In a typical 1,000-mailbox deployment running at a moderate email user configuration, with 10 percent or 100 mailboxes being accessed via higher impact BlackBerry devices, and supported with appropriate storage, the following profile is consistent for an Exchange 2007 mailbox server: • CPU utilization is low • Memory utilization is low to moderate • Storage utilization continues to be the key bottleneck, but is still moderate • Network traffic typically remains constant
Although this scenario isn’t indicative of every environment (since email loads and usage patterns vary widely), what is noteworthy is the low load level on the physical server and the available unused capacity. This is also the case with the client access and hub transport servers. Just as with the mailbox server, CPU utilization and memory utilization are typically very low, while storage I/O and network utilization remain low to moderate.
As for storage I/O and network utilization, which is moderate to high at peak usage in this configuration, they can both be addressed by adding additional storage drives to a SAN or managing the network more efficiently if these issues create a scalability problem.
As with any IT infrastructure, virtual servers must be managed. Loading too many VMs on a physical server will cause truly bizarre events and activities (such as the bouncing of client connections to Exchange forcing re-logins every minute or scheduled backups maxing out I/O, making the server inaccessible to new clients) to occur in network, storage, memory, and other physical resources when these are throttled arbitrarily by a virtual platform.
Appropriate sizing is a key requirement when deploying Exchange 2007 on a virtual platform, as are management tools. Lately I’ve been seeing Hyper-V achieve a slight edge over VMware on performance with Exchange, but customers should still choose their virtualization platform strategically based on their entire corporate virtualization roadmap.

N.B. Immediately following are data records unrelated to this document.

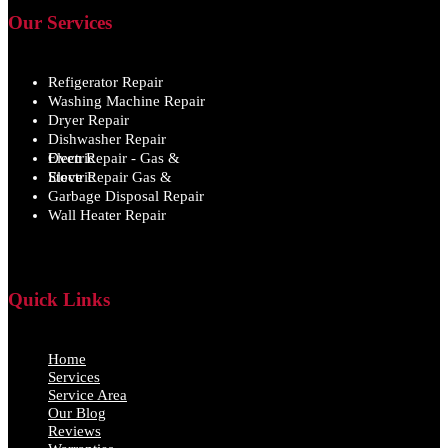
Our Services
Refigerator Repair
Washing Machine Repair
Dryer Repair
Dishwasher Repair
Oven Repair - Gas & Electric
Stove Repair Gas & Electric
Garbage Disposal Repair
Wall Heater Repair
Quick Links
Home
Services
Service Area
Our Blog
Reviews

One area that distinguishes the two platforms is management—VMware’s product is still much richer in capabilities in this area. To manage virtual and physical servers in the Hyper-V world, you will require either a separate Windows Server 2008 or Microsoft Systems Center Virtual Machine Manager.
Virtualizing Exchange Can Make a Difference
With the above caveats, virtualization is a safe and effective alternative platform for the successful operation of Exchange 2007. Quite a few companies are running full production deployments of Exchange 2007 in a virtualized environment. Although running on a virtual platform might not be suitable for all environments (such as smaller non-redundant Exchange architectures), it’s ideally suited and increasingly recommended for deploying Exchange 2007 in a highly available configuration.